Sponsored posts promoting a guide with behavioral interview questions keep showing up in my Facebook timeline.

These 30 questions are supposed to screen job applicants for various traits — including leadership and adaptability — but “culture fit” receives top emphasis in the sponsored-post advertisement.

“Culture fit” might be a good thing if it gauged honesty or personal integrity, or if, for example, it helped to pair subordinates and managers who value complimentary styles of teamwork or leadership.

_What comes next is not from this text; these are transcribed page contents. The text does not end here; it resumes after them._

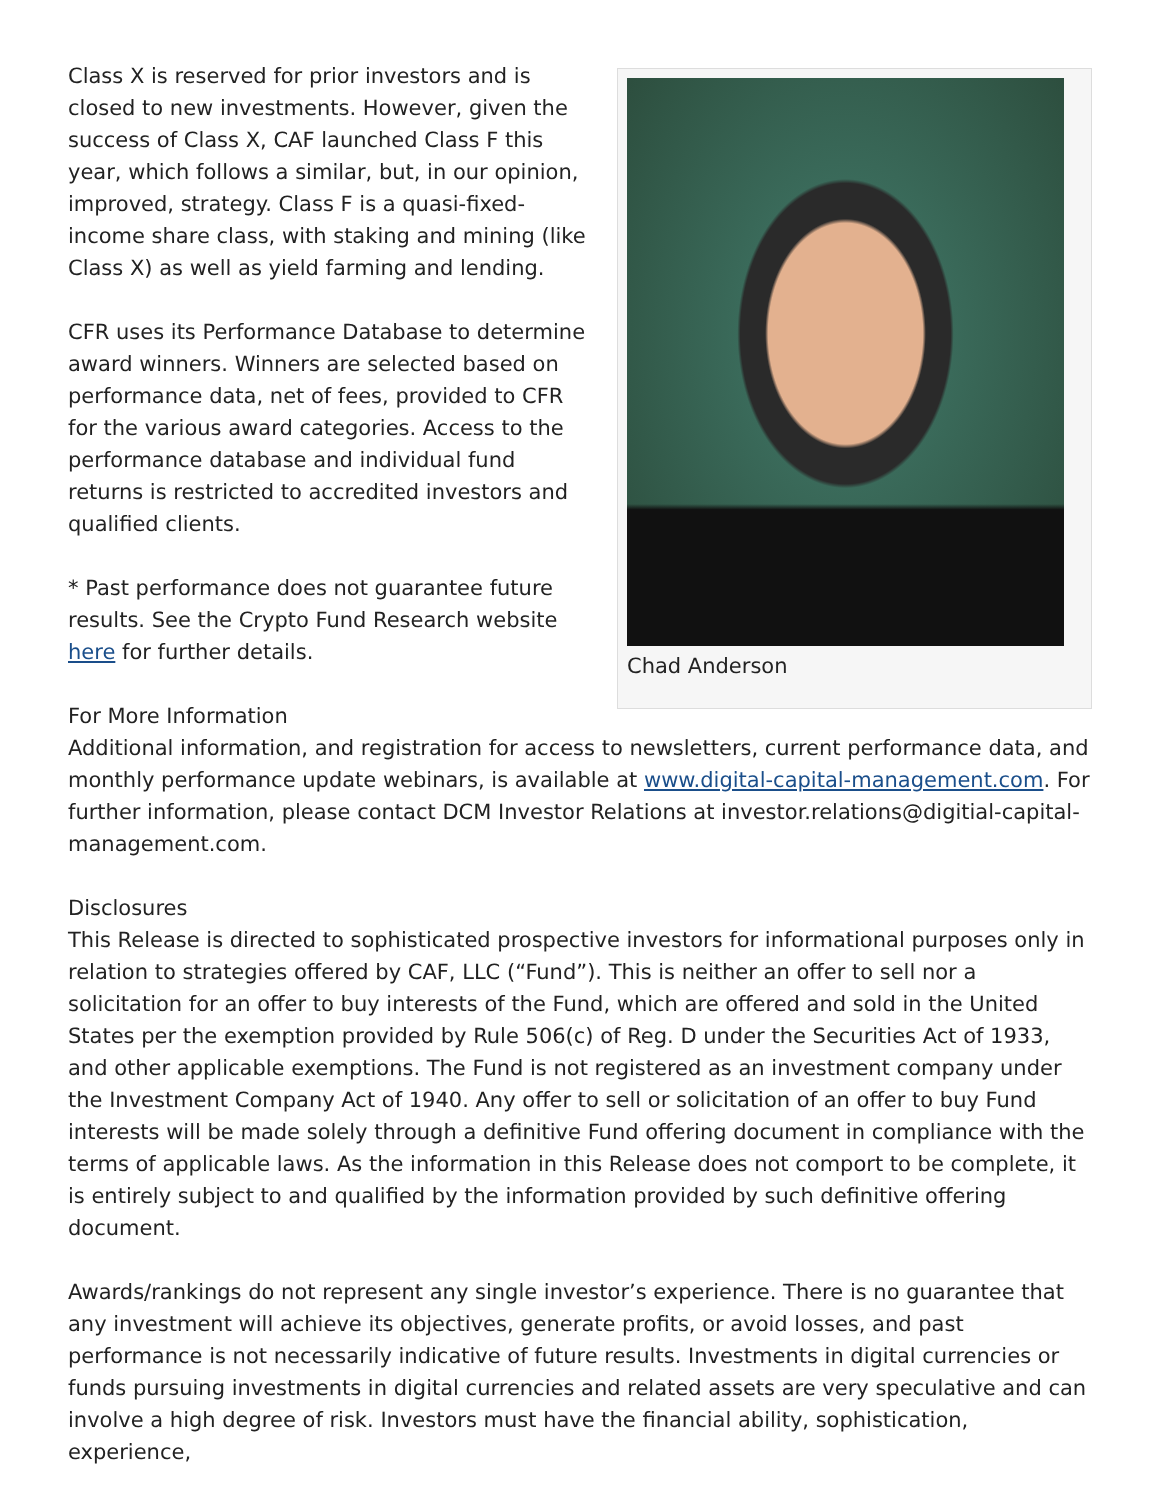Chad Anderson
Class X is reserved for prior investors and is closed to new investments. However, given the success of Class X, CAF launched Class F this year, which follows a similar, but, in our opinion, improved, strategy. Class F is a quasi-fixed-income share class, with staking and mining (like Class X) as well as yield farming and lending.
CFR uses its Performance Database to determine award winners. Winners are selected based on performance data, net of fees, provided to CFR for the various award categories. Access to the performance database and individual fund returns is restricted to accredited investors and qualified clients.
* Past performance does not guarantee future results. See the Crypto Fund Research website here for further details.
For More Information
Additional information, and registration for access to newsletters, current performance data, and monthly performance update webinars, is available at www.digital-capital-management.com. For further information, please contact DCM Investor Relations at investor.relations@digitial-capital-management.com.
Disclosures
This Release is directed to sophisticated prospective investors for informational purposes only in relation to strategies offered by CAF, LLC (“Fund”). This is neither an offer to sell nor a solicitation for an offer to buy interests of the Fund, which are offered and sold in the United States per the exemption provided by Rule 506(c) of Reg. D under the Securities Act of 1933, and other applicable exemptions. The Fund is not registered as an investment company under the Investment Company Act of 1940. Any offer to sell or solicitation of an offer to buy Fund interests will be made solely through a definitive Fund offering document in compliance with the terms of applicable laws. As the information in this Release does not comport to be complete, it is entirely subject to and qualified by the information provided by such definitive offering document.
Awards/rankings do not represent any single investor’s experience. There is no guarantee that any investment will achieve its objectives, generate profits, or avoid losses, and past performance is not necessarily indicative of future results. Investments in digital currencies or funds pursuing investments in digital currencies and related assets are very speculative and can involve a high degree of risk. Investors must have the financial ability, sophistication, experience,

In cases like this, might not the job applicant also want to screen for “culture fit”? Finding a good match works both ways.

Unfortunately, that doesn’t seem to be what “culture fit” is about.

Shanley Kane sums up my concern perfectly in a Fast Company “9-Minute Read,” “Why Your Startup’s Culture is Secretly Awful”:
“People will say ‘not a culture fit’ without having to define what that means. It’s almost this sacred space which lets them uncritically reject people from the company or from the team. On the surface level it tends to mean ‘We just don’t like you. You’re different from us. We don’t want to figure out how to work with you.’ ‘Not a culture fit’ gives us a really easy way to disregard your experience and you as a person.”
The term “culture fit” worries me as someone who survived years of being ostracized in school. When I encounter this term, I think of a person’s worth being judged on the basis of their likability, their ability to make a good impression during the interview rather than how well, or with how much dedication, they will do the job.

It troubles me, this idea that qualified applicants might be derailed by an emphasis on culture fit.

Moreover, as a person with an “invisible” disability, who struggles with unwritten social “norms,” I fear that screening for “culture fit” could too easily result in discrimination. Would that discomfort with small talk that was flagged in a personality assessment also work against me in an interview for culture fit?

I noted with dismay that the screening guide does not define culture fit (aside from what someone might guess about its emphasis from the questions themselves).

More significantly, the guide doesn’t warn about abuses of this candidate-screening technique. If any re-writes are planned for this report, I ask that the guide’s creators please correct this oversight.